Ungarn – ein gefundenes Fressen für Kläger

Ungarn – ein gefundenes Fressen für Kläger

Die ungarische Regierung stößt ausländische Investoren mit zunehmend willkürlicher Gesetzgebung vor den Kopf. Viele Unternehmen denken an Klage, einige haben schon geklagt. Die Erfolgsaussichten für Klagen dürften nicht schlecht stehen.

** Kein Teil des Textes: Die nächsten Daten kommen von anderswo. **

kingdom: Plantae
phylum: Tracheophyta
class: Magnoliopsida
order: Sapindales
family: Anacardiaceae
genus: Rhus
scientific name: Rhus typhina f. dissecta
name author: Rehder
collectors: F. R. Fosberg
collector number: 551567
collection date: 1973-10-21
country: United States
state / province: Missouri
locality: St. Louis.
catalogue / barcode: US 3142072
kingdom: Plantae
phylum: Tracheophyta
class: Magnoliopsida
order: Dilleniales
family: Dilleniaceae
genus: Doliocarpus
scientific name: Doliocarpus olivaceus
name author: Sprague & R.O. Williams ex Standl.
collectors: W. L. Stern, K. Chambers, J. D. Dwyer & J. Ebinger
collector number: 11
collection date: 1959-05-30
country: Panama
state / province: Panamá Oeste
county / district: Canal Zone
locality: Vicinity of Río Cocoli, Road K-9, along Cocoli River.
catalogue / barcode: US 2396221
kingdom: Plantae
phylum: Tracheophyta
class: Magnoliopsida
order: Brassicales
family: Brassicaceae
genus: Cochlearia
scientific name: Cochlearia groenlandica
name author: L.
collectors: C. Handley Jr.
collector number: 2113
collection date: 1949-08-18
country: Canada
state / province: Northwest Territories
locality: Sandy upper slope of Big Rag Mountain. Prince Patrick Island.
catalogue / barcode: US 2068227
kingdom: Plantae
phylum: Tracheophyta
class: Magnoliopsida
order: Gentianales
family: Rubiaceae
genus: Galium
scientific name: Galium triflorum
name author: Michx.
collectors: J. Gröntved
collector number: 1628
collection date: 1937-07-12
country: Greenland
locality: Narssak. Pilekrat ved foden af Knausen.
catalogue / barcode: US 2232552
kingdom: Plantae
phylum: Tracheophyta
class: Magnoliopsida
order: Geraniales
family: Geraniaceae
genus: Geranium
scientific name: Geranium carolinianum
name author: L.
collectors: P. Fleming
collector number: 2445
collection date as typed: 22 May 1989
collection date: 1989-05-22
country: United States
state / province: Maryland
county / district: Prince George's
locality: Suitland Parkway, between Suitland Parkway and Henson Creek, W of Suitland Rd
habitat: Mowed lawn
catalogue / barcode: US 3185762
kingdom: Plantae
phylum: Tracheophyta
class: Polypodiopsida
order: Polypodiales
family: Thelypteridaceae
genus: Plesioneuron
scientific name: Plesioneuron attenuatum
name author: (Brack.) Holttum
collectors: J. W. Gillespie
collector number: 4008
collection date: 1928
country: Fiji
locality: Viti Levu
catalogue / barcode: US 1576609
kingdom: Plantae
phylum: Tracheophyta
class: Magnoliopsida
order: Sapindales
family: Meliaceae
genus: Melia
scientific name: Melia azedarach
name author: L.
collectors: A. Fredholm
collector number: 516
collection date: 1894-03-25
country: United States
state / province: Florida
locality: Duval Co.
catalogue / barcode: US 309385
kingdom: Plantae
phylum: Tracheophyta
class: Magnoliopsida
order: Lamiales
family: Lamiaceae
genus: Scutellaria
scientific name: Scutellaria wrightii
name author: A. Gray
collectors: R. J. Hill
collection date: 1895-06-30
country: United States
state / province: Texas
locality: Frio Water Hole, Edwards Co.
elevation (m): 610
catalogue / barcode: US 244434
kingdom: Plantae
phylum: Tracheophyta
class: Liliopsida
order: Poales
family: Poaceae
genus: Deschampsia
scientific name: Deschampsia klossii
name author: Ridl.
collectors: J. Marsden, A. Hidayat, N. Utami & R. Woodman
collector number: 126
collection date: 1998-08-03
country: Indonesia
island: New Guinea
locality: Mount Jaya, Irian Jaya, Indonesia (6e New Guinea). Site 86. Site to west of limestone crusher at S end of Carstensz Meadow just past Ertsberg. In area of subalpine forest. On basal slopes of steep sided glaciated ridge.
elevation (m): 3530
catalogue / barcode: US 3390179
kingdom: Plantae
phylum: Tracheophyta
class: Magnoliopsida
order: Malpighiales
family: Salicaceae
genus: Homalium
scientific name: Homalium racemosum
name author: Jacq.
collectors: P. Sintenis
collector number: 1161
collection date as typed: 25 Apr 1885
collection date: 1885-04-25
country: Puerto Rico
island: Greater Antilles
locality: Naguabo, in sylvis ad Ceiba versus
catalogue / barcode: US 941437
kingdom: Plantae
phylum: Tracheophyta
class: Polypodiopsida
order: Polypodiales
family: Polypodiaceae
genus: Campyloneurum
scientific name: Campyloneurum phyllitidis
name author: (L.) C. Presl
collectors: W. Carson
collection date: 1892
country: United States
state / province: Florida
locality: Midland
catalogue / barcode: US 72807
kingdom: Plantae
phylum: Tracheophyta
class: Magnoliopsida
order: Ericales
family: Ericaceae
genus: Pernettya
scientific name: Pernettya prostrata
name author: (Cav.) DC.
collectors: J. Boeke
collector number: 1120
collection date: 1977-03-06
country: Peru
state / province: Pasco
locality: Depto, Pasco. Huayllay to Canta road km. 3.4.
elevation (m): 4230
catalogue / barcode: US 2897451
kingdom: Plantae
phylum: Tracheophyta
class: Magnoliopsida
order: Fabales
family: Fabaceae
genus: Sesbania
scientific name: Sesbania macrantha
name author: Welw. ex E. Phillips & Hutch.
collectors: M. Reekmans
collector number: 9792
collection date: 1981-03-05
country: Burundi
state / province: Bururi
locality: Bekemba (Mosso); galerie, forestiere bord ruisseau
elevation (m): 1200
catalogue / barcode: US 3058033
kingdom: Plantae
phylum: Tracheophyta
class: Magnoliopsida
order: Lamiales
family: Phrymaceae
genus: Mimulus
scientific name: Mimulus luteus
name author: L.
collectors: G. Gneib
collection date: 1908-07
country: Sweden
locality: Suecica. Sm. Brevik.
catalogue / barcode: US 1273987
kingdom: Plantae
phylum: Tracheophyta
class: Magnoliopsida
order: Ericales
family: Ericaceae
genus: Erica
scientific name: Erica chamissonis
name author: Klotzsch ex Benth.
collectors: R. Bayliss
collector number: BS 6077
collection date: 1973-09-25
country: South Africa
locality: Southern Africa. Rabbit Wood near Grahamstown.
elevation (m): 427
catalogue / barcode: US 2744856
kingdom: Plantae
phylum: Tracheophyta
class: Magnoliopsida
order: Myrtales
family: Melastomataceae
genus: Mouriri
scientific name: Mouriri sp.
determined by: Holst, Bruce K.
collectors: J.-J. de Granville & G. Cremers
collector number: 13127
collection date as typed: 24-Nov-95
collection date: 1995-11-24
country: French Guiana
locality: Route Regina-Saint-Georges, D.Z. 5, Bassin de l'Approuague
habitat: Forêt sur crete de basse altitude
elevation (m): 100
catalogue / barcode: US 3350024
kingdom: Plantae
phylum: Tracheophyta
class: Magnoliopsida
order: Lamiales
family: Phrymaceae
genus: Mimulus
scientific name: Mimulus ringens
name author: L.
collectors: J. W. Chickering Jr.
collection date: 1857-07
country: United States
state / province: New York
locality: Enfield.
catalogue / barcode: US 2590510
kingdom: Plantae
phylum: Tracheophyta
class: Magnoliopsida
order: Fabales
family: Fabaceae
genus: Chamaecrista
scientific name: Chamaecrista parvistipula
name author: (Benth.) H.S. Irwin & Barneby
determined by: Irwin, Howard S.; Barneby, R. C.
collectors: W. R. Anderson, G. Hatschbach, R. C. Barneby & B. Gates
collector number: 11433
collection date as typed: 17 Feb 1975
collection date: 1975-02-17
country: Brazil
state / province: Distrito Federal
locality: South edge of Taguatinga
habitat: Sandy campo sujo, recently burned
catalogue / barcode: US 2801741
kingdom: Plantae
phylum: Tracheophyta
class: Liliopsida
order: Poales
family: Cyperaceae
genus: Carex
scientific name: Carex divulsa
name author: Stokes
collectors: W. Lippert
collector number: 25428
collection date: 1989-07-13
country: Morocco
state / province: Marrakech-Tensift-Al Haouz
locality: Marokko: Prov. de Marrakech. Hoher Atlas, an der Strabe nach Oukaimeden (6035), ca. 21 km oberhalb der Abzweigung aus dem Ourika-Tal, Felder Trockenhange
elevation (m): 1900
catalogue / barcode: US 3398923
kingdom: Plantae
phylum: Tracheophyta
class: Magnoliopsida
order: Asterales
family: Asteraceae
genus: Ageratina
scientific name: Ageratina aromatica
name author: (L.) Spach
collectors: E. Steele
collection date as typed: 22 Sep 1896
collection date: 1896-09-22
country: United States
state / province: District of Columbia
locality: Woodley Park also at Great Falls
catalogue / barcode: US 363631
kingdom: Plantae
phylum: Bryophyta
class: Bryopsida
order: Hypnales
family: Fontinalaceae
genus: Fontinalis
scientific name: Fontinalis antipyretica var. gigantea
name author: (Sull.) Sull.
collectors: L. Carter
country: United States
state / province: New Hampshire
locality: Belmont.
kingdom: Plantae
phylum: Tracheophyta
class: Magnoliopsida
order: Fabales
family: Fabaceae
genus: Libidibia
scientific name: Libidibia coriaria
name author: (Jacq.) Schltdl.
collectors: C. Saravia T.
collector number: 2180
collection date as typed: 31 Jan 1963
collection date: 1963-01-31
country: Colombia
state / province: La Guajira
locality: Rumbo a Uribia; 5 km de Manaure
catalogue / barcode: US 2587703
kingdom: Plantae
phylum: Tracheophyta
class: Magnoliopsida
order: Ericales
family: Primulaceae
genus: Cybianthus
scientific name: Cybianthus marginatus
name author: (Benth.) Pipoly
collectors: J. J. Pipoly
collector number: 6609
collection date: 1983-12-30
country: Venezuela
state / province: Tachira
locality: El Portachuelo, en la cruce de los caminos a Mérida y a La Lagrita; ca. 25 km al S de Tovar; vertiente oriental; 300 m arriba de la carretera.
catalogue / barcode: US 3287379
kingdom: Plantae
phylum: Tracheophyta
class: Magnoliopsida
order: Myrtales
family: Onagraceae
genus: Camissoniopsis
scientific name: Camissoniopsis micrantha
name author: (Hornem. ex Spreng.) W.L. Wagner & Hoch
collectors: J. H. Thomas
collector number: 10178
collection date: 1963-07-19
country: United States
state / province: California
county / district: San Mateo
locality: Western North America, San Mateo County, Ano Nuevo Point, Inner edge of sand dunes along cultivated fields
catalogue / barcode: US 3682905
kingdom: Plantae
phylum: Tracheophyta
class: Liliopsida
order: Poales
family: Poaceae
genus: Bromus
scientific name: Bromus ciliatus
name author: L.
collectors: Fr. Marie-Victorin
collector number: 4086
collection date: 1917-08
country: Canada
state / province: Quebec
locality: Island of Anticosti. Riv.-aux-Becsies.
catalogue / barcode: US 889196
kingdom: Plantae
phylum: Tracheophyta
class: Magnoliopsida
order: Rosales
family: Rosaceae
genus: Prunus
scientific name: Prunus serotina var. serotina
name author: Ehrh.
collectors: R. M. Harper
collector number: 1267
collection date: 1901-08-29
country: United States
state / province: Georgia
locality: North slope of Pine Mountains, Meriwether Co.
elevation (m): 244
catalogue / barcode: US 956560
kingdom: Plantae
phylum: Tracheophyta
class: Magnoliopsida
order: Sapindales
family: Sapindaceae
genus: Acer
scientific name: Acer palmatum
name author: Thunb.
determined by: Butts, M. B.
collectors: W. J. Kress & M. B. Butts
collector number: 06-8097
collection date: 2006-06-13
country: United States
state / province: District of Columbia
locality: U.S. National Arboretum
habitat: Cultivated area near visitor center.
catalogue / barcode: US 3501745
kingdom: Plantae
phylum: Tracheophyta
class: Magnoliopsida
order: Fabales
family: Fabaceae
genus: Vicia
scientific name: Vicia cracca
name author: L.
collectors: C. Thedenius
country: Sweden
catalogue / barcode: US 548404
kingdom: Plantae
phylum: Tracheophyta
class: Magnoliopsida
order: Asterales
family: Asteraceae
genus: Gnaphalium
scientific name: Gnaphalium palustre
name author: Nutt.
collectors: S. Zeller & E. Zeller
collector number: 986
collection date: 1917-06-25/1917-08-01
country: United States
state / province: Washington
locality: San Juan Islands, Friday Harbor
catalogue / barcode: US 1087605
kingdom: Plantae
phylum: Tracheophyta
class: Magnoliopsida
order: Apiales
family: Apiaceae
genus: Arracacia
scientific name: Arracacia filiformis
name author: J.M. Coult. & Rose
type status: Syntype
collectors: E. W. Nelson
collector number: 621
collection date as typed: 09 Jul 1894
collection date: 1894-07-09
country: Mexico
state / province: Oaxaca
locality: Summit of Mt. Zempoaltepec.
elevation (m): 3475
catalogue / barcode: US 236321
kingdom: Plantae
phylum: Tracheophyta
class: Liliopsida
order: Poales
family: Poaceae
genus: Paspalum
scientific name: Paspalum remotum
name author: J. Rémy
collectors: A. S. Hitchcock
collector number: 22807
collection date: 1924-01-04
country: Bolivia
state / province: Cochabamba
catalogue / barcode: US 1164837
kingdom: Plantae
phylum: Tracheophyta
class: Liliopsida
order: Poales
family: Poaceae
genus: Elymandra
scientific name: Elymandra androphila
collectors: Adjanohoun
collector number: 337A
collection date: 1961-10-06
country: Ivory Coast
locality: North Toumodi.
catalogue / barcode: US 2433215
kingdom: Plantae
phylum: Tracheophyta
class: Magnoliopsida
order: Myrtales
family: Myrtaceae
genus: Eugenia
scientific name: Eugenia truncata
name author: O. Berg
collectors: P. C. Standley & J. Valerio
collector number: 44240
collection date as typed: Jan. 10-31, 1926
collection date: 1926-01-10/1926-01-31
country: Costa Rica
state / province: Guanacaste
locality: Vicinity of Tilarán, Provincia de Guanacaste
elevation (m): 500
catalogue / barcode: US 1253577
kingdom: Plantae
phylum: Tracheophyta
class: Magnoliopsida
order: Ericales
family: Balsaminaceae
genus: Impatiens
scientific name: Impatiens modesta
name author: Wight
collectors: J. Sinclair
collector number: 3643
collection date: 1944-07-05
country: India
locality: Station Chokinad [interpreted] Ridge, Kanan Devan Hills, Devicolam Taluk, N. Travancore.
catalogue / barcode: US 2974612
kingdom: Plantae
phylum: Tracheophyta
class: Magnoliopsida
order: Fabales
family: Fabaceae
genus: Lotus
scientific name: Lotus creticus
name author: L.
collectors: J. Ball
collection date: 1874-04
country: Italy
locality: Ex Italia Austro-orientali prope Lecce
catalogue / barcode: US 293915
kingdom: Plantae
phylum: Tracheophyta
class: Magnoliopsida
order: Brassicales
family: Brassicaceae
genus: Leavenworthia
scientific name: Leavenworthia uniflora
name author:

Nahezu täglich lässt die ungarische Regierung mit Plänen aufhorchen, die ausländischen Unternehmern das Leben nicht unbedingt einfacher machen. Besonders hart getroffen wurde bislang die Finanzbranche: Nach Bankensteuern und Zwangskonvertierung von Fremdwährungskrediten im vergangenen Jahr hat Premier Orbán kürzlich eine Reverstaatlichung des Bankensektors und staatlich verordnete Zinssenkungen in Aussicht gestellt. Die heimischen Institute Erste Group, RBI und Bank Austria haben diese Affronts bisher mit einer ordentlichen Portion Langmut verdaut. Schadenersatzklagen und Rückzug sind bislang kein Thema. "Wir erwarten, dass die EU-Gremien etwas unternehmen“, heißt es dazu aus der RBI. Alleingänge wolle man aber nicht riskieren.

Auch der steirische Entsorger Saubermacher vertraut - noch - ganz auf die EU: Seit Jahresbeginn dürfen in Ungarn nur noch Unternehmen Müll sammeln, die mehrheitlich in staatlichem Besitz und Non-Profit-Organisationen sind. "Das hat mit Rechtsstaatlichkeit nichts mehr zu tun“, sagt Saubermacher-Vorstand Franz Dicker. Saubermacher und andere betroffene Firmen, die insgesamt rund 100 Millionen Euro in Ungarn investiert haben, haben sich bei der EU-Kommission beschwert. Klagen sind bislang nicht geplant.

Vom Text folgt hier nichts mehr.